%%

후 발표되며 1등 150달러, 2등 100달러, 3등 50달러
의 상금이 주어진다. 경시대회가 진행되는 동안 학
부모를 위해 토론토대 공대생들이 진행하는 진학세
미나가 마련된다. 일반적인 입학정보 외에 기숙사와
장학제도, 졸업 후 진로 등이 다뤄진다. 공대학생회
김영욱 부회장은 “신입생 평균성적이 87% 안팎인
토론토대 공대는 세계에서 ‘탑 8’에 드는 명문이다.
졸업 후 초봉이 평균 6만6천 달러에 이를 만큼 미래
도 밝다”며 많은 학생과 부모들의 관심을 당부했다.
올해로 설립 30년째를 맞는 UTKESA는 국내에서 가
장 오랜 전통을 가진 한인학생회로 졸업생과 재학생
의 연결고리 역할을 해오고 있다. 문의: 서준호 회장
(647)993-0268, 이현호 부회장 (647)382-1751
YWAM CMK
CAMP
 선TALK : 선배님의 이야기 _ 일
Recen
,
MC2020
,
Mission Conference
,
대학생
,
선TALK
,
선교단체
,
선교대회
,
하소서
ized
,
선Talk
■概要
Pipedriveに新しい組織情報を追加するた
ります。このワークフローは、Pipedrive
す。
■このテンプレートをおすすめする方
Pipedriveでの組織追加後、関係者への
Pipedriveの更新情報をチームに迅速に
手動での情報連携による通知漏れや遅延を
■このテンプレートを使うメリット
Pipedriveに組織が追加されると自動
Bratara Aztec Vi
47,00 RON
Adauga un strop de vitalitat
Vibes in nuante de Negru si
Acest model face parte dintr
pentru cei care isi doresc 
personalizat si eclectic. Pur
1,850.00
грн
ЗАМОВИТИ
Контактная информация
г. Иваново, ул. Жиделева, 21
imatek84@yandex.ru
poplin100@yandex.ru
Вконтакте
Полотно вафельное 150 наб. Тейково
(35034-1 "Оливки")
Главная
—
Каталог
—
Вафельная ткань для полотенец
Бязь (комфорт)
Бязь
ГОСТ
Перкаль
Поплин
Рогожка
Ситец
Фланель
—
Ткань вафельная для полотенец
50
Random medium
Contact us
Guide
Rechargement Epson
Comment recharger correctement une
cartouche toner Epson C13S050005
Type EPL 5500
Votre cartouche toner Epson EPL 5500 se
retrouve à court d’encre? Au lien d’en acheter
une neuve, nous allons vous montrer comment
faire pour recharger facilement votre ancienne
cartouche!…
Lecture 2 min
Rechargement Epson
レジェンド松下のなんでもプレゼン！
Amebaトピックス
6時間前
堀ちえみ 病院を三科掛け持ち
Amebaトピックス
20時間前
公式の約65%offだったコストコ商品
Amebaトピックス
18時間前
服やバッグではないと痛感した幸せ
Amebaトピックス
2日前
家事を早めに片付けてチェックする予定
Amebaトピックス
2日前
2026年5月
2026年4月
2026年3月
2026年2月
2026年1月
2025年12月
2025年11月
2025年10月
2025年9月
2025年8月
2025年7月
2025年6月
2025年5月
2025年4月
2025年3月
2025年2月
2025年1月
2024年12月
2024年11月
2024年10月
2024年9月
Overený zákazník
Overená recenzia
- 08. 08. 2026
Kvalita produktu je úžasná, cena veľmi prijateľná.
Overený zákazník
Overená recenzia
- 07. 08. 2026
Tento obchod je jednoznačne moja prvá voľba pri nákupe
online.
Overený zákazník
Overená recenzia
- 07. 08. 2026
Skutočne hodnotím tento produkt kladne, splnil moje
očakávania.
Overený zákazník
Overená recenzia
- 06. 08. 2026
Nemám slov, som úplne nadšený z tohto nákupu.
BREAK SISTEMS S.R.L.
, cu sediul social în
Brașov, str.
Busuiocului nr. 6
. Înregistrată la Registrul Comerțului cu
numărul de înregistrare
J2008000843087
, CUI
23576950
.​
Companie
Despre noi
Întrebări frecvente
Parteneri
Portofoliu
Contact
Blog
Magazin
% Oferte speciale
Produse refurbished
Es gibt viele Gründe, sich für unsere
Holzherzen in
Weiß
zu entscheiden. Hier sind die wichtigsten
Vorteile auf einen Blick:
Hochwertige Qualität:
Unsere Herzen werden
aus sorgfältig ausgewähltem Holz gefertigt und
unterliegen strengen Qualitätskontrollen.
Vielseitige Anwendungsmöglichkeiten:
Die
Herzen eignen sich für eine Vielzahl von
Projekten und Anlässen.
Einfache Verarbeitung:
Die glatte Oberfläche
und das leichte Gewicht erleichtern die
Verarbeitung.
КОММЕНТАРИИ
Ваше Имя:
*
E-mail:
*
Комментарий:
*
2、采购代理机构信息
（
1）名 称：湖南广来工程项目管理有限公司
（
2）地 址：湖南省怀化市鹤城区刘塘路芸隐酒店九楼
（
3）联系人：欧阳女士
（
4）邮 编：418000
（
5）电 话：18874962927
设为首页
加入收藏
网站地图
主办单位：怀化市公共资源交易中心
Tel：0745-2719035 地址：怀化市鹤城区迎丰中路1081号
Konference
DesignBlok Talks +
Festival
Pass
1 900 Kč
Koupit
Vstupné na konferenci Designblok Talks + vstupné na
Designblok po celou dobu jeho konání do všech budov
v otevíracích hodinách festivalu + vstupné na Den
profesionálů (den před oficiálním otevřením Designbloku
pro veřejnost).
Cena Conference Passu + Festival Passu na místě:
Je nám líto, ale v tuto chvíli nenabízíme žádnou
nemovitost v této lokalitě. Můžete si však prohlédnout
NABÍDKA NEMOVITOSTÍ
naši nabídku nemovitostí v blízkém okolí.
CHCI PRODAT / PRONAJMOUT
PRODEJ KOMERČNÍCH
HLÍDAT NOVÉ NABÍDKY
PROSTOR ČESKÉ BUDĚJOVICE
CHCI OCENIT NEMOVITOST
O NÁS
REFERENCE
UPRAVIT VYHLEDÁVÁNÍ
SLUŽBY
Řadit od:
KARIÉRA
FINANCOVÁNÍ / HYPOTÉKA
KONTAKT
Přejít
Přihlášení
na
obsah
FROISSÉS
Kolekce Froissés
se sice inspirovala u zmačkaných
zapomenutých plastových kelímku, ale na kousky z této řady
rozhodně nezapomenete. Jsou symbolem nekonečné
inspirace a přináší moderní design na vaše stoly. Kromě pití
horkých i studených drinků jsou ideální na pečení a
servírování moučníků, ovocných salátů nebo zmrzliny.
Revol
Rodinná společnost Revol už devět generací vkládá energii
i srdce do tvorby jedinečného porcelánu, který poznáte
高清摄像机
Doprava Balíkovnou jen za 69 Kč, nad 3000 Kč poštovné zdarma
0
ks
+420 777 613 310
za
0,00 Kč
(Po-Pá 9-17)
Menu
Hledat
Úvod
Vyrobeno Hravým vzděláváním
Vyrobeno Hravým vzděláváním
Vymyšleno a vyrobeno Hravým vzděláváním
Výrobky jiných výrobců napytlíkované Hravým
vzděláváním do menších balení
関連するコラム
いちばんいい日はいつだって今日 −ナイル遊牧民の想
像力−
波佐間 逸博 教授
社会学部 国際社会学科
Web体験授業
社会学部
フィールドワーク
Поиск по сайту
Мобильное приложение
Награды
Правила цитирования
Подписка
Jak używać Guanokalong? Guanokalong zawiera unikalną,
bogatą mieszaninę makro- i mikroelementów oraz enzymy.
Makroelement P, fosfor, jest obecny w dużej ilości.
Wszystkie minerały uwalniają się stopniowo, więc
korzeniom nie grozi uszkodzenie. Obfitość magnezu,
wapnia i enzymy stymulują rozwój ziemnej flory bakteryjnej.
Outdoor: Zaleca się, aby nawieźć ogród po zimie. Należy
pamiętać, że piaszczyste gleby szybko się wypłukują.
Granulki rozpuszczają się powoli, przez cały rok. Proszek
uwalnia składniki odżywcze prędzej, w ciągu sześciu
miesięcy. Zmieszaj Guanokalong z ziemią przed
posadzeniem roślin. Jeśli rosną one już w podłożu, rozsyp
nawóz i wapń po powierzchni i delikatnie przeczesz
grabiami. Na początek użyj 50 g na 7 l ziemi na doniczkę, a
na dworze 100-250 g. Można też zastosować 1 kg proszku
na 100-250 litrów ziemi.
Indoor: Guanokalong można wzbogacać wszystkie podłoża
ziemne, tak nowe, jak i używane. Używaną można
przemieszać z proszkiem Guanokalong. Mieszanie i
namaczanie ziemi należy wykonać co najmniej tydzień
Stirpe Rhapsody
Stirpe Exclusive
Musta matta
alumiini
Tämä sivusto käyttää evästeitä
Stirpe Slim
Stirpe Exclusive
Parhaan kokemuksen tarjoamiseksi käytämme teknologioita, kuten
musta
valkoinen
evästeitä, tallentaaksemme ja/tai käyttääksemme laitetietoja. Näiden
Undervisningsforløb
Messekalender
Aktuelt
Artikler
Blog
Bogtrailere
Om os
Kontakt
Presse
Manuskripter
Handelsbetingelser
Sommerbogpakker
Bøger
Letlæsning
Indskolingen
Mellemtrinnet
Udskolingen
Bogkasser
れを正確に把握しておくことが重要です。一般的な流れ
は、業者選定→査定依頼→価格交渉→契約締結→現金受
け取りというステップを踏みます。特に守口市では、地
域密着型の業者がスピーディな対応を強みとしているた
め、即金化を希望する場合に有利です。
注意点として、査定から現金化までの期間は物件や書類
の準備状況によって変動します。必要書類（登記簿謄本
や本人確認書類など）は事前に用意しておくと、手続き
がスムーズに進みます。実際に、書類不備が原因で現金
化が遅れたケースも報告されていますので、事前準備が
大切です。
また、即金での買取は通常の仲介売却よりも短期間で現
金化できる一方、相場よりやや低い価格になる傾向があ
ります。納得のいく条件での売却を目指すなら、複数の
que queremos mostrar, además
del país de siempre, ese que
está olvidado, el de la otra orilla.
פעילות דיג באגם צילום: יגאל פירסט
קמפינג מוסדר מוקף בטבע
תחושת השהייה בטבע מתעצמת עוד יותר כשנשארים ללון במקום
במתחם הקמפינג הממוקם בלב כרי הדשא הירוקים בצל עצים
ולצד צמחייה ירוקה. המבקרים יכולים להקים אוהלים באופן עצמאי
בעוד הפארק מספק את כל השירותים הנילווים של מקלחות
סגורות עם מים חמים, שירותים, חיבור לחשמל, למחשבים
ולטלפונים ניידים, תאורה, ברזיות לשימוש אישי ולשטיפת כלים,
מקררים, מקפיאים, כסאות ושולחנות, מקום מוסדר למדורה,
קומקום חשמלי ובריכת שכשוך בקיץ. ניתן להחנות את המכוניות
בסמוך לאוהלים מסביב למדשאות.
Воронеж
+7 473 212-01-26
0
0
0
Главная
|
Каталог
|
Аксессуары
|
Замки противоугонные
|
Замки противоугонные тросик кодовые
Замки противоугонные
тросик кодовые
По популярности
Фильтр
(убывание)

%%

** Work required **
Look through the data and show every line containing "тросик".

** Answer **
Замки противоугонные тросик кодовые
тросик кодовые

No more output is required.